• _WHAT YOU ARE ASKED TO DO_
In the data that follows, count each line holding the string "from"; answer with the number only.

• _INFORMATION SHOWN_
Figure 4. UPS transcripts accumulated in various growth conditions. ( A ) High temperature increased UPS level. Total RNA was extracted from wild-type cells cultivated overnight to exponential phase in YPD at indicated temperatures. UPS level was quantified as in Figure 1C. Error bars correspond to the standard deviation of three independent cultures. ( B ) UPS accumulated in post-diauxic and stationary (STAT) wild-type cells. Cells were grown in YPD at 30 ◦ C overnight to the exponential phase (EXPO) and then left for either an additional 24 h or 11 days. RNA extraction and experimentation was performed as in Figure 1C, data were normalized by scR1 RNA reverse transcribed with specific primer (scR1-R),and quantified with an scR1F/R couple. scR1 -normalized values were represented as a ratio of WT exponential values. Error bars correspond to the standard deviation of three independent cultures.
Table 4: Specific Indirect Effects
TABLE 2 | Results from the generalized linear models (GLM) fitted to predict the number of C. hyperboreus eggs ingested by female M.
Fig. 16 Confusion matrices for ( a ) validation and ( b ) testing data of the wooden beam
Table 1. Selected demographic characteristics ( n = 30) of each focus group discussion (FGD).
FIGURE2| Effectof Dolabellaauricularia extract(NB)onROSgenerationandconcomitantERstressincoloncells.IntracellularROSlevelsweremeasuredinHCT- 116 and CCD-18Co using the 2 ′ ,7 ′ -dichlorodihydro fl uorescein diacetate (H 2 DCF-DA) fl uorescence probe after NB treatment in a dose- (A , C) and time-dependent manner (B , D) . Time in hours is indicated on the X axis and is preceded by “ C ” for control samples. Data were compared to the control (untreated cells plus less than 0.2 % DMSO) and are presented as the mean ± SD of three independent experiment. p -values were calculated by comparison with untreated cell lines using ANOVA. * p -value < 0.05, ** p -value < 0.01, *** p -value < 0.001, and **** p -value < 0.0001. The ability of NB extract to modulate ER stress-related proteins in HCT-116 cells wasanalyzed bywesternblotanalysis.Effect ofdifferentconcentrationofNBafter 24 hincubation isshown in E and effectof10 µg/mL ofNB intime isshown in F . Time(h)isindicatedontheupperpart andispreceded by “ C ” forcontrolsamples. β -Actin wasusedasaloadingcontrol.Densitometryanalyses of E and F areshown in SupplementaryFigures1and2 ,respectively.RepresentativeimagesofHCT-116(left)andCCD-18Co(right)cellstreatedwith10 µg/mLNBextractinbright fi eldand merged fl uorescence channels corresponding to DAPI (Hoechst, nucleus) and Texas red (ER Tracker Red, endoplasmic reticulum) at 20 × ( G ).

• _EXERCISE RESULT_
2